(Data shown):
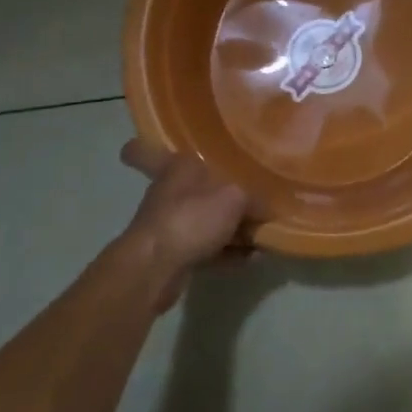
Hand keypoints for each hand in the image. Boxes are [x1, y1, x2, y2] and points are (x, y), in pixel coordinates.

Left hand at [118, 140, 253, 309]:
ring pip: (205, 219)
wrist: (155, 268)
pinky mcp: (174, 254)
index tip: (143, 144)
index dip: (146, 147)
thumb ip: (256, 199)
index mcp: (178, 166)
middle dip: (224, 194)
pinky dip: (227, 251)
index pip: (149, 150)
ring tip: (261, 234)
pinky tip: (251, 257)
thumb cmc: (192, 218)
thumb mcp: (235, 199)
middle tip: (254, 197)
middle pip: (198, 187)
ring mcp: (170, 224)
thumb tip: (268, 209)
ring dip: (231, 228)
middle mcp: (170, 192)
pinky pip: (207, 247)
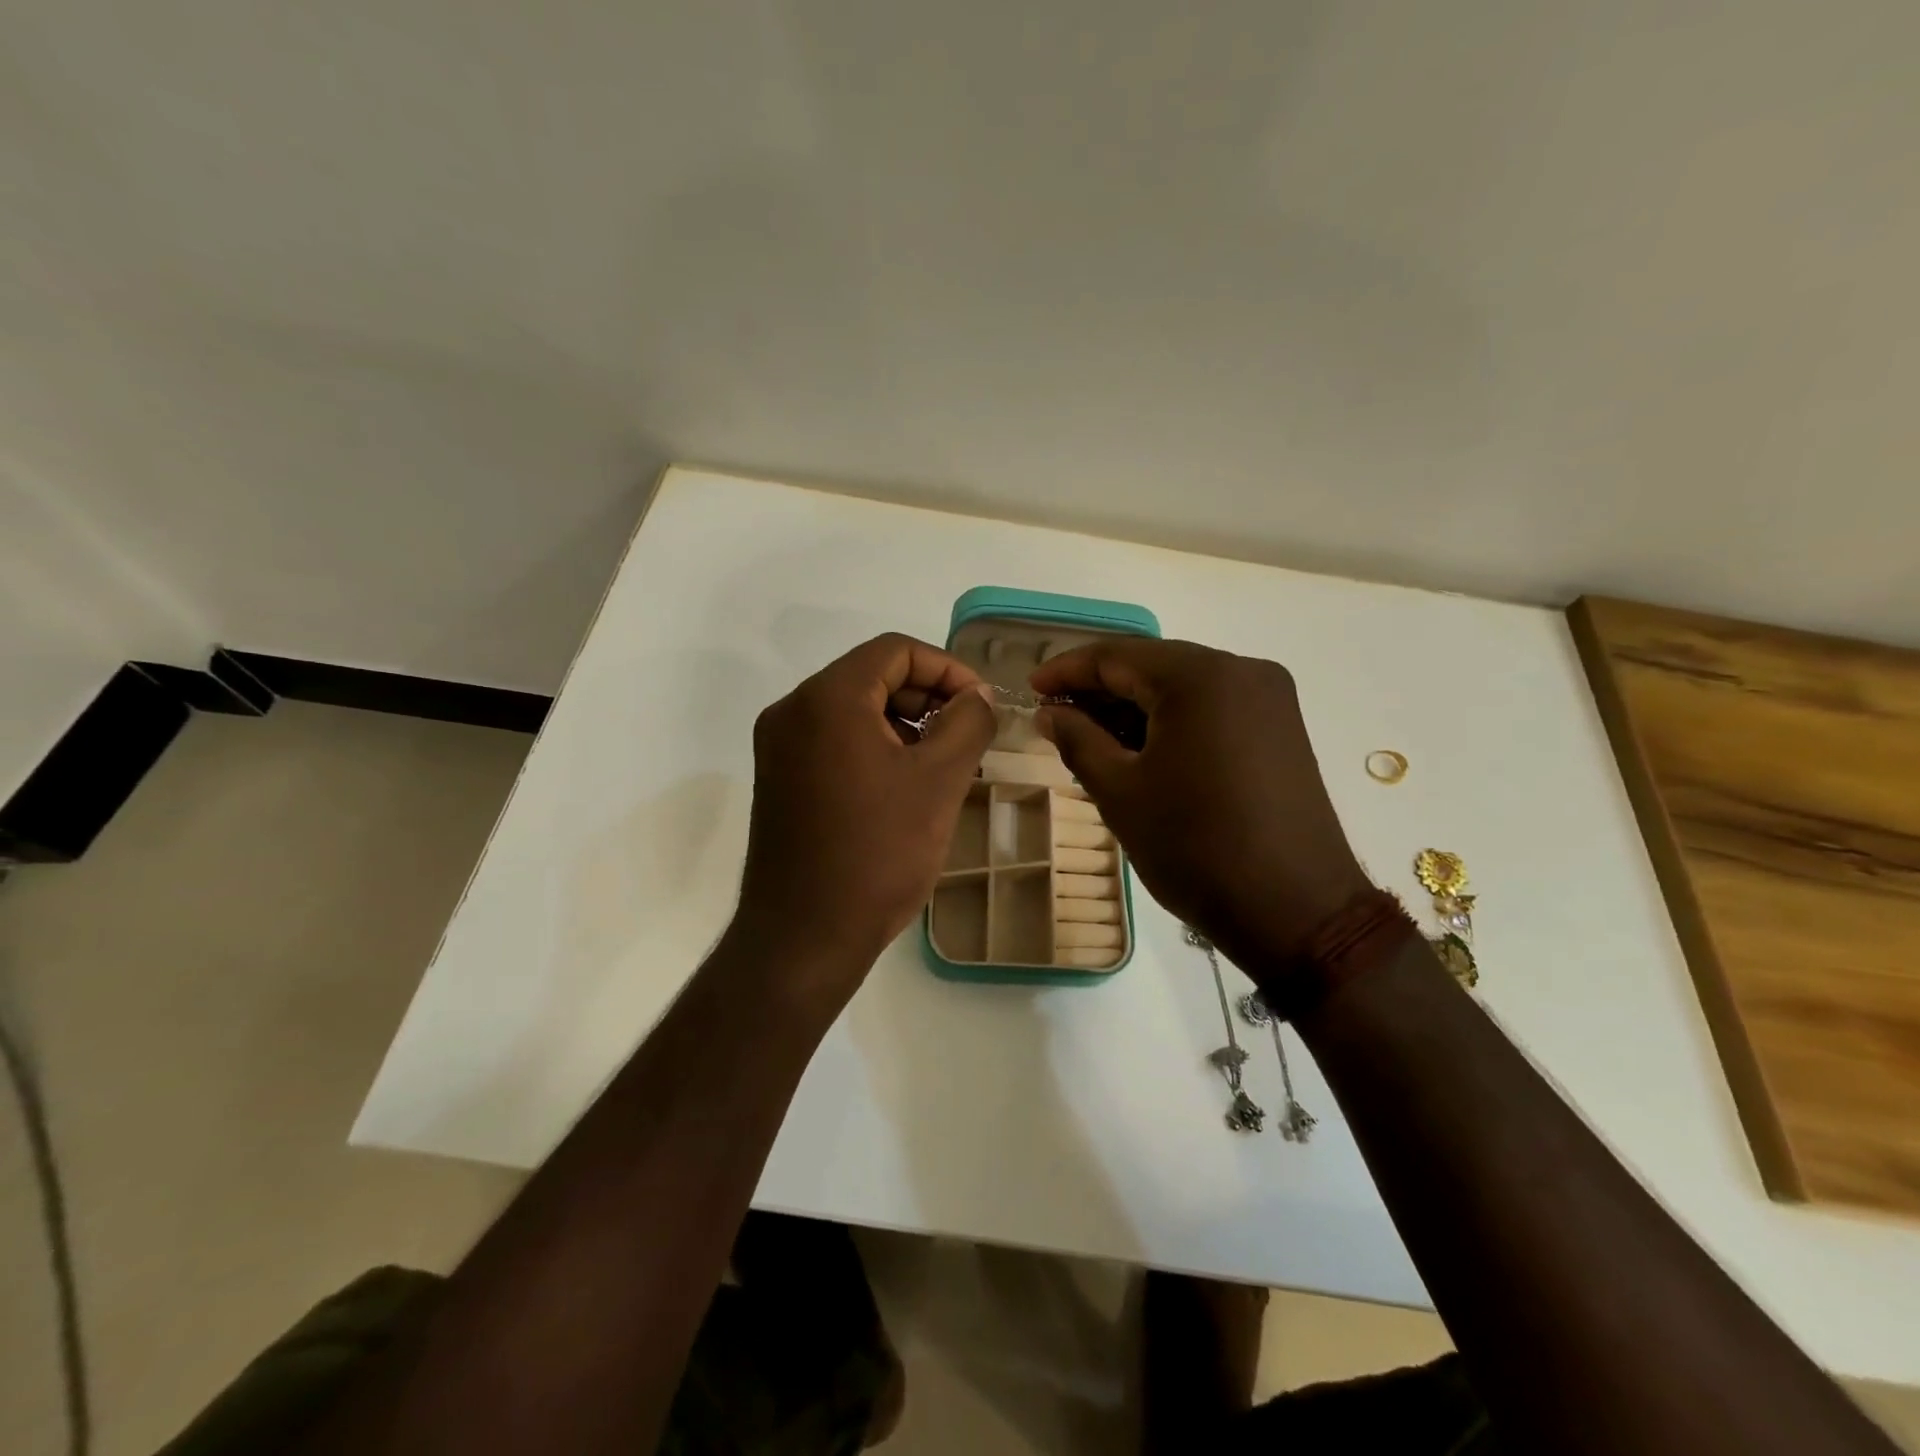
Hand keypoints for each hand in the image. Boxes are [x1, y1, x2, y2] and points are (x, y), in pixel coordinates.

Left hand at [733, 634, 995, 1003]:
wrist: (804, 937)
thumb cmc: (878, 853)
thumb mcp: (939, 781)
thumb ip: (968, 723)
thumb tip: (980, 696)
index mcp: (827, 699)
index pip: (895, 650)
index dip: (948, 668)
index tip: (981, 705)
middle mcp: (793, 711)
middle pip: (872, 676)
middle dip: (927, 697)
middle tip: (968, 735)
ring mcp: (779, 747)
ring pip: (854, 710)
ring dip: (904, 724)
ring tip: (945, 763)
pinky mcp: (780, 779)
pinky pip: (835, 741)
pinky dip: (876, 747)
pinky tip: (907, 785)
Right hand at [1031, 639, 1369, 972]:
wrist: (1296, 910)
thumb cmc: (1195, 847)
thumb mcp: (1120, 792)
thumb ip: (1077, 739)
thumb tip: (1049, 711)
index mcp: (1200, 676)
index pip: (1117, 656)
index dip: (1067, 670)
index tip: (1031, 688)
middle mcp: (1241, 670)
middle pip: (1152, 665)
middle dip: (1099, 689)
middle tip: (1055, 716)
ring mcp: (1268, 698)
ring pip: (1183, 686)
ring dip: (1134, 706)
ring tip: (1089, 735)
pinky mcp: (1280, 728)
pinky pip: (1211, 707)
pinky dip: (1170, 720)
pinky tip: (1139, 746)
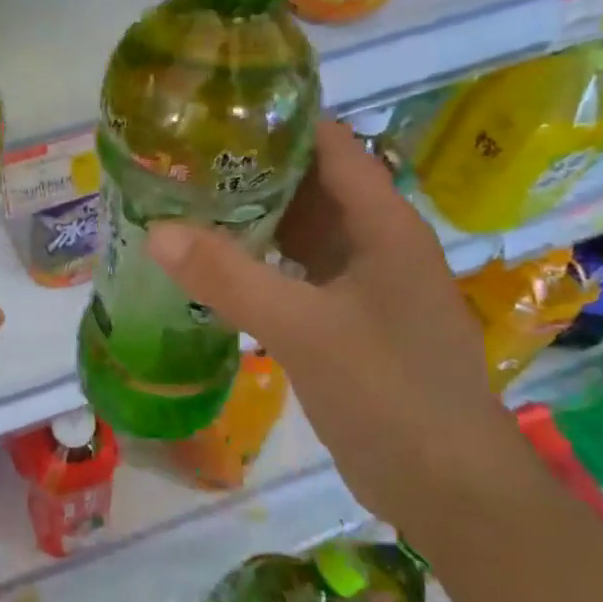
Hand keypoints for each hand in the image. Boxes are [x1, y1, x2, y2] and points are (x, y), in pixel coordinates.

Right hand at [145, 119, 523, 531]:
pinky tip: (209, 264)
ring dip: (249, 215)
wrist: (447, 490)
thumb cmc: (389, 393)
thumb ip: (229, 277)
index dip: (278, 120)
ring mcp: (360, 282)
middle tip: (179, 157)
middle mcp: (374, 242)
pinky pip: (293, 271)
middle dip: (249, 167)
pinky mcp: (344, 318)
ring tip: (182, 200)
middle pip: (309, 183)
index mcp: (382, 224)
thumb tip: (156, 231)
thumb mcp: (303, 328)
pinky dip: (255, 260)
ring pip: (298, 229)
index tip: (212, 112)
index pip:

(Instructions for the task):
Word for word, print every record, and leave out any picture.

(Task result):
Hand keypoints for each hand in the image. Boxes are [x1, y1, x2, y2] and points are (x, y), in pixel coordinates.

Left hand at [118, 140, 253, 309]:
ring pip: (205, 219)
wrist: (155, 268)
pinky mcp: (174, 254)
index tip: (143, 144)
index dip: (146, 147)
thumb ip: (256, 199)
index mcp: (178, 166)
middle dip: (224, 194)
pinky dip: (227, 251)
index pip: (149, 150)
ring tip: (261, 234)
pinky tip: (251, 257)
thumb cmc: (192, 218)
thumb mcp: (235, 199)
middle tip: (254, 197)
middle pip: (198, 187)
ring mcp: (170, 224)
thumb tip: (268, 209)
ring dip: (231, 228)
middle mcp: (170, 192)
pinky pip: (207, 247)
Hand keypoints for each hand in the image. Boxes are [x1, y1, x2, y2] and points are (x, y), in pixel coordinates.

Left hand at [733, 634, 995, 1003]:
wrist: (804, 937)
thumb cmc: (878, 853)
thumb mcp: (939, 781)
thumb ip: (968, 723)
thumb tip: (980, 696)
index mcp: (827, 699)
index pip: (895, 650)
index dip: (948, 668)
index tip: (981, 705)
middle mcp: (793, 711)
middle pip: (872, 676)
middle dip: (927, 697)
middle tip: (968, 735)
ring mcp: (779, 747)
ring pip: (854, 710)
ring dip: (904, 724)
ring tip: (945, 763)
pinky mcp: (780, 779)
pinky pip: (835, 741)
pinky dip: (876, 747)
pinky tip: (907, 785)
Right hand at [1031, 639, 1369, 972]:
wrist: (1296, 910)
thumb cmc: (1195, 847)
thumb mcp: (1120, 792)
thumb ip: (1077, 739)
thumb tip: (1049, 711)
index mcp: (1200, 676)
index pip: (1117, 656)
index dip: (1067, 670)
index tip: (1031, 688)
middle mcp: (1241, 670)
middle pip: (1152, 665)
middle dip: (1099, 689)
middle tip: (1055, 716)
ring mcp: (1268, 698)
ring pip: (1183, 686)
ring dip: (1134, 706)
ring tip: (1089, 735)
pinky mcp: (1280, 728)
pinky pip: (1211, 707)
pinky dip: (1170, 720)
pinky tip: (1139, 746)
Hand keypoints for each hand in the image. Boxes are [x1, y1, x2, y2] and points are (x, y), in pixel coordinates.

Right hand at [145, 119, 523, 531]:
pinky tip: (209, 264)
ring dip: (249, 215)
wrist: (447, 490)
thumb cmc: (389, 393)
thumb ip: (229, 277)
index dip: (278, 120)
ring mcp: (360, 282)
middle tip: (179, 157)
middle mcp: (374, 242)
pinky pip: (293, 271)
middle dip: (249, 167)
pinky mcp: (344, 318)
ring tip: (182, 200)
middle pip: (309, 183)
index mcp: (382, 224)
thumb tip: (156, 231)
thumb mcp: (303, 328)
pinky dip: (255, 260)
ring pip: (298, 229)
index tip: (212, 112)
index pip:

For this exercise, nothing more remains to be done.